The site at Healey Mills was under consideration as a Rolling Stock Depot (RSD) for HS2 trains in the Yorkshire area; the proposed depot has been outlined at Gateway 45 in Leeds. As part of the TransPennine Route Upgrade (TRU), six new sidings were laid in the old yard area to act as a local distribution centre for materials needed in the upgrade of the line (sleepers, rail, ballast etc.). One of the sidings is 100 m and five of them extend to 400 m. The new sidings became operational in May 2025.

==Depot==
A depot was not built at the yard to accommodate steam trains, but in June 1966, one was built for diesel locomotives. It was the first built by the Eastern Region of British Rail that was not associated with, or had replaced, an existing steam shed, although it was coded 56B under Wakefield Shed. Steam trains had previously been supplied by Wakefield Shed (56A), which then closed in 1967. The last steam trains on British Rail were operating from Rose Grove depot in Lancashire in August 1968. This brought a daily steam locomotive hauled train from Rose Grove to Healey Mills. Diesel shunters operating in the yard before the diesel depot was built, had to run to Hammerton Street depot in Bradford for servicing.

Allocation of locomotives at Healey Mills numbered around 70 throughout the 1970s, but had risen slightly to 77 by 1982. This was composed of classes 03, 08, 37, 40, 47 and class 56, though the class 56 locomotives were only allocated to the depot for two years. Under TOPS, the depot code was HM.

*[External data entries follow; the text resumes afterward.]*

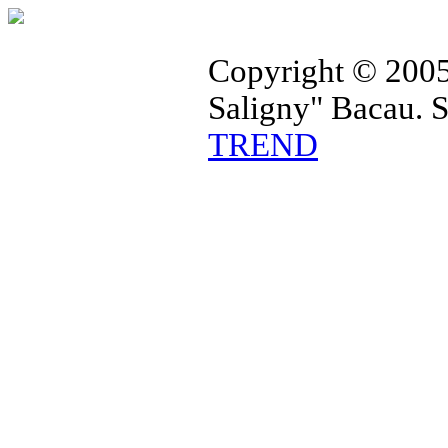
Copyright © 2005
Saligny" Bacau. 
TREND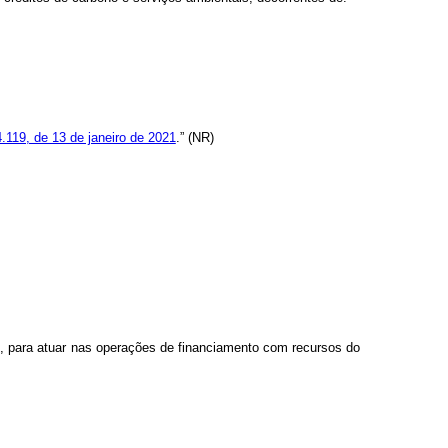
4.119, de 13 de janeiro de 2021
.” (NR)
s, para atuar nas operações de financiamento com recursos do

Due to the loss of traffic and the closure of the hump yard, the depot was downgraded from a traction maintenance depot (TMD) into a traction servicing depot. It lost its allocation of mainline locomotives, which were shared between Gateshead, Immingham, March, Stratford, Tinsley and Thornaby, and its shunters were sent to Leeds Holbeck.

In 1993, Trainload Petroleum reopened the depot at Healey Mills, though this was short-lived, and was only used for fuelling and minor maintenance of locomotives.